City Council hears Farmer’s Market concerns, approves budget

Christie Smith

The Ames City Council heard concerns about the Main Street Farmer’s Market at a regular meeting of the council Tuesday night.

The Ames Chamber of Commerce presented a proposal to the council for the Ames Main Street Farmer’s Market on Saturdays from May 7 to Oct. 15.

Swank’s Jewelry submitted a letter to the city manager requesting the market be moved to another location. Swank’s said in the letter that it thought the location of the market hurt it by limiting access and traffic.

The Main Street Cultural District conducted a survey of business owners downtown and found that 87 percent of business owners favor the current location of the market.

Several local businesses attended the meeting to voice their support or concern for the market.

Rick Swank, of Swank’s Jewelry, proposed several alternative locations for the market. Swank said the market could possibly be moved to the City Hall parking lot or 5th Street, where most of the businesses are closed Saturday.

“It’s about promoting the local shops,” said Lojean Petersen, Farmer’s Market manager. She said the market brings a lot of attention and traffic to local businesses along Main Street.

Tim Gartin, Ward 2 councilman, suggested that Ames could reorganize the market to have the vendors facing the Main Street businesses rather than use the businesses as a “back drop.”

Larry Goodale, owner of The Grove Café, said he thought the market should move behind Main Street to allow for more parking and a better flow of traffic. He said he was worried about his elderly customers having to park several blocks away to walk to his business.

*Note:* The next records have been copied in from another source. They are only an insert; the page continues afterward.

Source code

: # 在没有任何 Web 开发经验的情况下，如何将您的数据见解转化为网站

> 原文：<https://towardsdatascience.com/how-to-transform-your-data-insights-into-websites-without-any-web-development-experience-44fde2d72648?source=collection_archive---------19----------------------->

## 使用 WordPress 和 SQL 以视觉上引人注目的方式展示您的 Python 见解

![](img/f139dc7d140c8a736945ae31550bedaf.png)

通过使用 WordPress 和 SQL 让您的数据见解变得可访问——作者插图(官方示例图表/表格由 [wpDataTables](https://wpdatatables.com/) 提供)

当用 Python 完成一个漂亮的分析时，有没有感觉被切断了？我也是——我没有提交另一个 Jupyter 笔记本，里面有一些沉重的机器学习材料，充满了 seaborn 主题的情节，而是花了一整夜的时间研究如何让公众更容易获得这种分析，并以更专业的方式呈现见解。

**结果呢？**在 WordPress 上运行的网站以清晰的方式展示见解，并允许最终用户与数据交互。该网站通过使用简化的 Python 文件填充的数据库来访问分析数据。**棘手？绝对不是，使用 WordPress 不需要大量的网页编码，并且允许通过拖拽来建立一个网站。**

Vendors and community members who attended the public hearing spoke in favor of the current location, many citing the “ambience” of downtown Ames as the ideal location for the market. 

The council members voted unanimously to approve the resolution for this year’s Farmer’s Market on Main Street, but said they would continue to discuss and consider potential alternatives for next year’s market.

Council members also voted 6-0 to adopt the fiscal year 2016/17 budget. The council had a series of budget meetings in February to review and finalize this year’s budget. After hearing public input and considering amendments to the budget, the council adopted the budget two weeks before the state’s March 15 deadline.

The budget includes additional local funding for CyRide, the city’s leading public transportation system. The city has awarded a nearly 5 percent increase in CyRide funding this year to help the transportation system hire and train new drivers, as well as improve CyRide routes, shelters and storage facilities.